[Supplied passage]
§

If I had a dollar for every article about how [some locale] is [some vector approaching] the Bay Area for [tech attribute], I'd be able to afford a nice apartment in SF.
It has been, for some parts of the city, up until the last few months. Very pleasant and yet unfashionable areas, like the area around the Excelsior, McClaren park and the Crocker Amazon, have been mostly being ignored by hipster and techbro alike. (Prices started rocketing these last couple of months, though, after 5+ years of ~5% price increases)
It's rather bemusing, considering all the shit and blood being hurled around. There's, no question, a >lot< of people quietly suffering are a result of the housing crunch in SF. But it's hard to look outside my window and not question how much of the noise is being made by entitled children squabbling over fashionable digs in the same four blocks of the mission. I even had one prospective roommate who asked me to see my mail in order to 'prove' my zip code was actually a San Francisco one.

§

[Excerpted records]
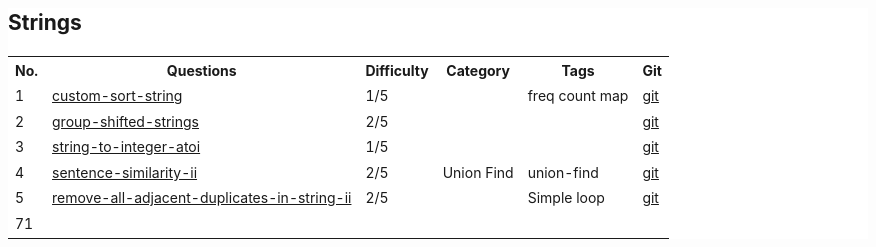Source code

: <div class="container" id="strings">
  <h2>Strings</h2>
  <table>
    <tr>
      <th>No.</th>
      <th>Questions</th>
      <th>Difficulty</th>
      <th>Category</th>
      <th>Tags</th>
      <th>Git </th>
    </tr>    
    <tr>
      <td>1</td>
      <td>
        <a href="https://leetcode.com/problems/custom-sort-string/">custom-sort-string</a>
      </td>
      <td>1/5</td>
      <td></td>
      <td>freq count map</td>
      <td><a href="/strings/CustomSortString.java">git </a></td>
    </tr>  
    <tr>
      <td>2</td>
      <td>
        <a href="https://leetcode.com/problems/group-shifted-strings">group-shifted-strings</a>
      </td>
      <td>2/5</td>
      <td></td>
      <td></td>
      <td><a href="/strings/GroupShiftedStrings.java">git </a></td>
    </tr>      
    <tr>
      <td>3</td>
      <td>
        <a href="https://leetcode.com/problems/string-to-integer-atoi/">string-to-integer-atoi</a>
      </td>
      <td>1/5</td>
      <td></td>
      <td></td>
      <td><a href="/strings/StringToIntegerAtoi.java">git </a></td>
    </tr>   
    <tr>
      <td>4</td>
      <td>
        <a href="https://leetcode.com/problems/sentence-similarity-ii/">sentence-similarity-ii</a>
      </td>
      <td>2/5</td>
      <td>Union Find</td>
      <td>union-find</td>
      <td><a href="/strings/SentenceSimilarityII.java">git </a></td>
    </tr>  
    <tr>
      <td>5</td>
      <td>
        <a href="https://leetcode.com/problems/remove-all-adjacent-duplicates-in-string-ii/">remove-all-adjacent-duplicates-in-string-ii</a>
      </td>
      <td>2/5</td>
      <td></td>
      <td>Simple loop</td>
      <td><a href="/strings/RemoveAdjacentDuplicatesII.java">git</a></td>
    </tr>
    <tr>
      <td>71</td>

§

Rewrite the San Francisco housing comment starting with the words "It has been, for" and ending after "San Francisco one.", with "roommate" replaced by "housemate".

It has been, for some parts of the city, up until the last few months. Very pleasant and yet unfashionable areas, like the area around the Excelsior, McClaren park and the Crocker Amazon, have been mostly being ignored by hipster and techbro alike. (Prices started rocketing these last couple of months, though, after 5+ years of ~5% price increases)
It's rather bemusing, considering all the shit and blood being hurled around. There's, no question, a >lot< of people quietly suffering are a result of the housing crunch in SF. But it's hard to look outside my window and not question how much of the noise is being made by entitled children squabbling over fashionable digs in the same four blocks of the mission. I even had one prospective housemate who asked me to see my mail in order to 'prove' my zip code was actually a San Francisco one.